Francesca Pascale torna sul caso delle borse Hermès regalate da Daniela Santanchè: racconta l’imbarazzo in boutique e il sospetto sull’origine della vicenda.

Una storia che sembrava archiviata torna improvvisamente al centro dell’attenzione, riaccendendo polemiche e interrogativi sul presunto caso delle borse di lusso contraffatte.

Francesca Pascale e le borse Hermès: il racconto dell’imbarazzo

Ospite di un podcast, Francesca Pascale ha ripercorso uno degli episodi più discussi degli ultimi anni, legato alle borse Hermès che le sarebbero state regalate da Daniela Santanchè.

Fin dalle prime battute, la stessa Pascale invita alla cautela, facendo riferimento anche a possibili sviluppi legali: “Per adesso ha minacciato la querela, quindi attenzione come ne parliamo perché mi ha regalato una borsa falsa. Due borse”.

Il racconto entra poi nel dettaglio del momento in cui avrebbe scoperto la presunta contraffazione, un episodio che lei descrive come particolarmente delicato.

“Succede che Dudù (il cane di Berlusconi) rosicchia il manico. Disperata. Dico vabbé, vado ad aggiustarla. Quando mi reco da Hermès a Milano la controllano e mi avvisano di entrare nel retro del negozio dicendomi che la borsa era un oggetto contraffatto. Io mi sono sentita morire”.

Un passaggio che mette in evidenza il forte imbarazzo vissuto da Francesca Pascale in quel momento.

Il confronto e il dubbio sulla provenienza del regalo

Nel proseguire il racconto, Francesca Pascale sottolinea come il problema non fosse tanto il valore materiale dell’oggetto, quanto il senso di inganno percepito.

“Capirai una napoletana e una cuneese a chi avrebbero creduto? Mi sono sentita mortificata, ma se me l’avesse detto che erano contraffatte l’avrei accettato lo stesso. Un regalo vale l’altro. Veramente è sempre la storia dell’inganno che mi tormenta”.

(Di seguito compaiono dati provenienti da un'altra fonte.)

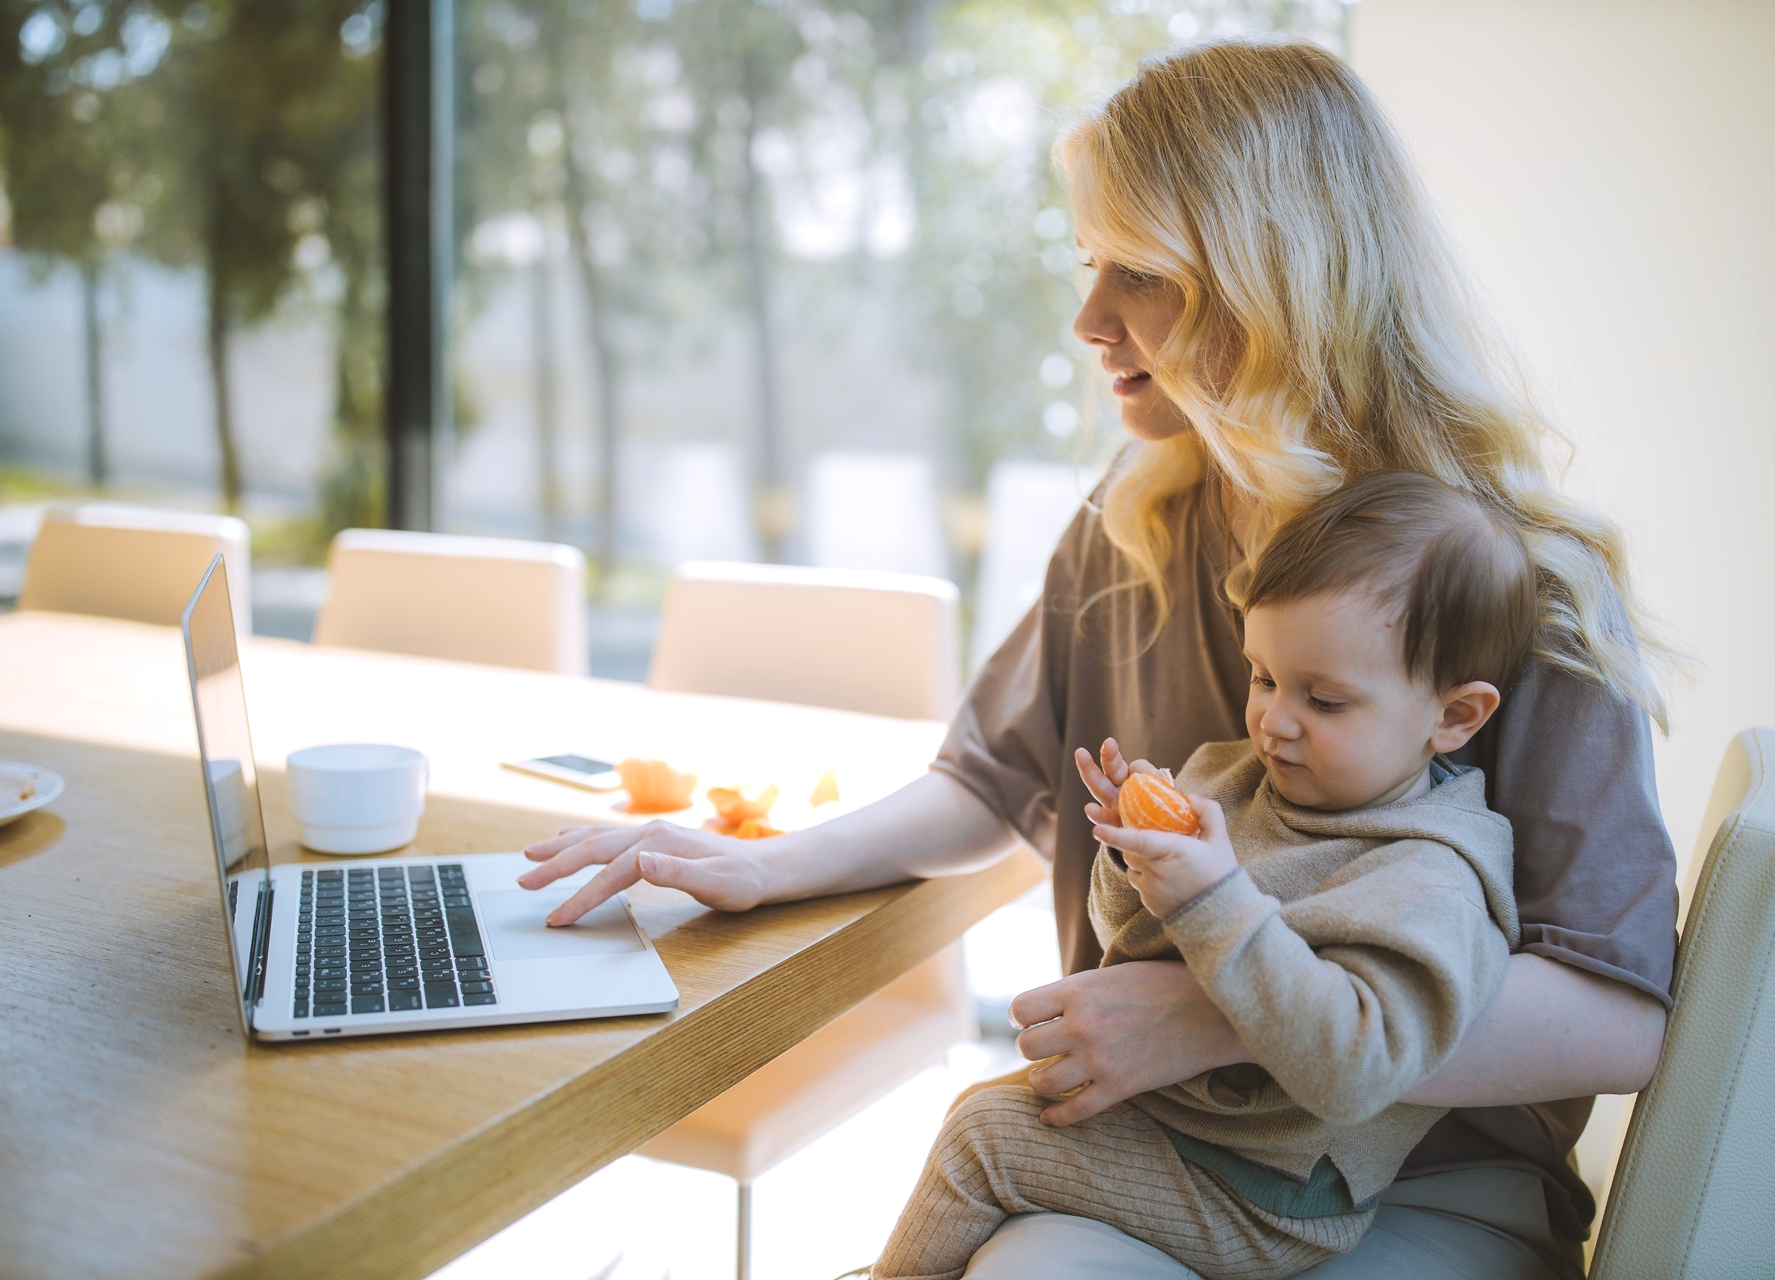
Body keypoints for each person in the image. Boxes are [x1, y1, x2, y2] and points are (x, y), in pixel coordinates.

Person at [521, 37, 1677, 1279]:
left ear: (1273, 280)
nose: (1087, 319)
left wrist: (1218, 1013)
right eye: (1089, 265)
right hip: (1171, 1140)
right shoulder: (1137, 517)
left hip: (1424, 1180)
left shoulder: (1515, 583)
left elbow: (1616, 1016)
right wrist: (769, 862)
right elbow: (991, 778)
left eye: (1141, 273)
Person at [872, 471, 1534, 1280]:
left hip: (1268, 1193)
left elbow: (1358, 1067)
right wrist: (1135, 857)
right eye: (1263, 677)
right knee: (989, 1113)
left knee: (983, 1142)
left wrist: (1215, 900)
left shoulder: (1432, 874)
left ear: (1455, 716)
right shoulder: (1237, 778)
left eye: (1324, 701)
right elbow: (1134, 943)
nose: (1273, 722)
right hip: (1182, 1128)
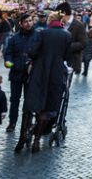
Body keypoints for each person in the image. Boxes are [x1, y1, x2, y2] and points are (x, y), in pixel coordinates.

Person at [16, 8, 73, 153]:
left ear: (50, 21)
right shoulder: (67, 35)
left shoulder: (43, 33)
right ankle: (36, 140)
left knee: (30, 105)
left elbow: (33, 52)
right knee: (46, 109)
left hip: (40, 72)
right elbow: (67, 55)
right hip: (56, 73)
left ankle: (22, 138)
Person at [3, 13, 39, 133]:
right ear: (21, 24)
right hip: (16, 73)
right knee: (14, 99)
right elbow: (8, 53)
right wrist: (8, 61)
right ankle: (12, 122)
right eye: (25, 22)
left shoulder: (38, 36)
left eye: (30, 21)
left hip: (31, 73)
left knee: (29, 100)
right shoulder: (15, 38)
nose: (28, 23)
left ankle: (27, 122)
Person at [66, 9, 88, 76]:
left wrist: (67, 46)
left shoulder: (80, 25)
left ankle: (83, 70)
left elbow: (83, 43)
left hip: (72, 58)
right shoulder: (59, 23)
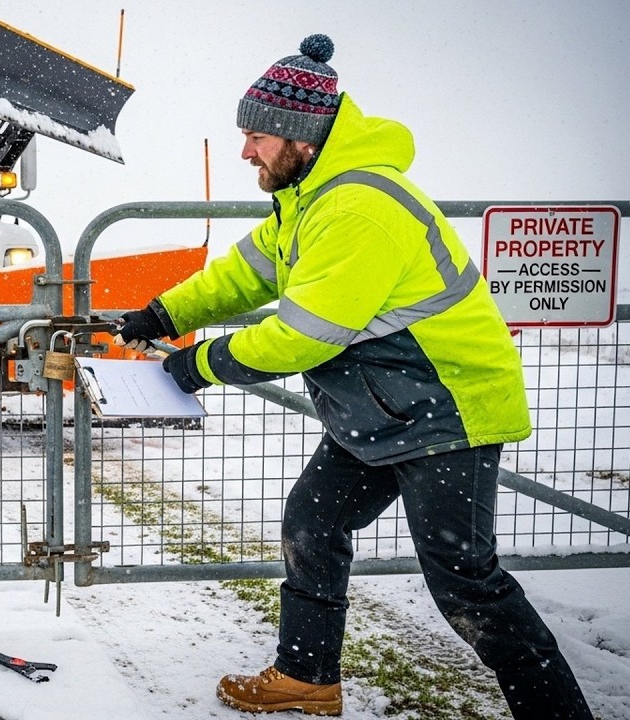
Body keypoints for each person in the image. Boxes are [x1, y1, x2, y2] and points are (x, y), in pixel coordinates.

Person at [114, 35, 592, 719]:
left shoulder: (358, 209)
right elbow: (243, 275)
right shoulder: (307, 198)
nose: (246, 150)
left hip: (446, 408)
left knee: (467, 585)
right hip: (379, 410)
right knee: (312, 522)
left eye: (256, 137)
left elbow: (302, 336)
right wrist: (161, 313)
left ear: (300, 138)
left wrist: (196, 364)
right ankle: (307, 678)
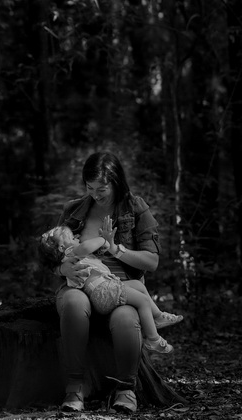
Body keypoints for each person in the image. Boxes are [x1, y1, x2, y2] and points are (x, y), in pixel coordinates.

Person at [53, 151, 180, 413]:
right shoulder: (73, 210)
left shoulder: (136, 208)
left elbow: (151, 261)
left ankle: (126, 390)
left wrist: (115, 250)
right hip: (79, 284)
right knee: (75, 303)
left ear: (116, 181)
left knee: (125, 317)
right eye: (90, 188)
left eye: (102, 188)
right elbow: (51, 253)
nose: (95, 194)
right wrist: (62, 266)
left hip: (120, 287)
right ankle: (75, 387)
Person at [39, 222, 180, 354]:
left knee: (137, 285)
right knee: (142, 300)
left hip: (107, 287)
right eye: (71, 237)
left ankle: (158, 316)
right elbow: (86, 247)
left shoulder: (74, 256)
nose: (77, 237)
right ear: (62, 248)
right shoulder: (72, 252)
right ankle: (153, 339)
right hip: (104, 292)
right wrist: (103, 239)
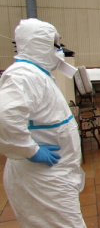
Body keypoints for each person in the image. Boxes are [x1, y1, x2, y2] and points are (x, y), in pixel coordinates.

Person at [0, 18, 86, 227]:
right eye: (55, 44)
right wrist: (30, 150)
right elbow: (4, 115)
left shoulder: (38, 74)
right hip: (41, 177)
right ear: (40, 43)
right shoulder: (22, 75)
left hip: (53, 173)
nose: (59, 49)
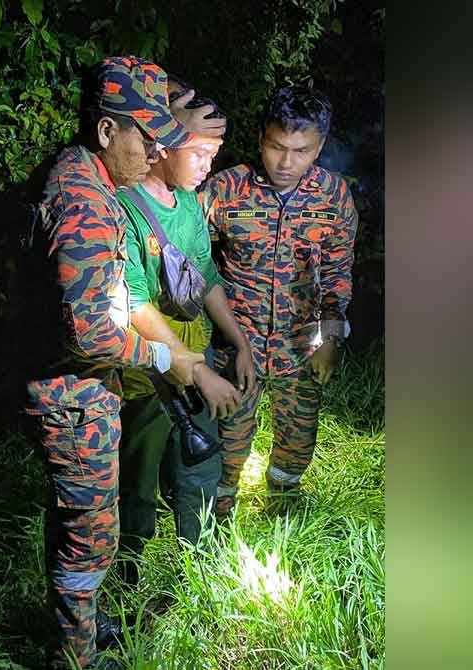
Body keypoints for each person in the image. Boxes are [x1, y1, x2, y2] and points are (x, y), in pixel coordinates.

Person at [23, 55, 204, 670]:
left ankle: (78, 624)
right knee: (91, 538)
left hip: (77, 392)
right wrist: (164, 356)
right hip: (74, 400)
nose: (157, 154)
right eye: (147, 139)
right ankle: (77, 658)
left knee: (76, 524)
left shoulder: (89, 180)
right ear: (107, 130)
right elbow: (89, 331)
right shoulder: (84, 201)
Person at [198, 85, 358, 520]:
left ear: (319, 147)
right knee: (229, 437)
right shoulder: (226, 190)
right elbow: (193, 261)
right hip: (237, 343)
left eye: (301, 150)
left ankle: (283, 510)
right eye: (276, 147)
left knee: (297, 437)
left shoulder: (333, 197)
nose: (286, 163)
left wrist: (330, 339)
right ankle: (217, 521)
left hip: (301, 345)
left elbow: (338, 275)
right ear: (260, 138)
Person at [115, 91, 254, 585]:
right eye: (198, 153)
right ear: (162, 145)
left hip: (195, 351)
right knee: (137, 472)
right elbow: (134, 304)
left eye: (213, 156)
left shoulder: (190, 203)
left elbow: (206, 277)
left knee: (200, 461)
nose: (206, 166)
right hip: (146, 368)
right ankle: (126, 571)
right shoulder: (124, 207)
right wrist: (194, 370)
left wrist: (238, 343)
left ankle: (201, 565)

Parole che riportano al centro non solo la vicenda personale, ma anche il clima di tensione che ne è derivato.

Durante la conversazione emerge inoltre un elemento di cautela sul ruolo di Daniela Santanchè, con l’ipotesi che anche lei possa non essere stata consapevole dell’eventuale natura delle borse.

“Dire che una borsetta è tarocca è calunnia ufficialmente. Bisogna stare attenti”, viene ricordato nel corso del dialogo, evidenziando la delicatezza della questione.

Come la vicenda è diventata pubblica e il ruolo dei media

Francesca Pascale prova anche a ricostruire come la storia sia uscita dall’ambito privato per diventare un caso mediatico.

“Secondo me perché l’ho raccontato forse a un amico della Selvaggia Lucarelli”.

Da quel momento, il racconto avrebbe preso una piega pubblica, con una rapida diffusione della notizia.

“È stata brava Lucarelli, è andata fino a Forte dei Marmi a trovare il rivenditore. Si chiamava Maradona”.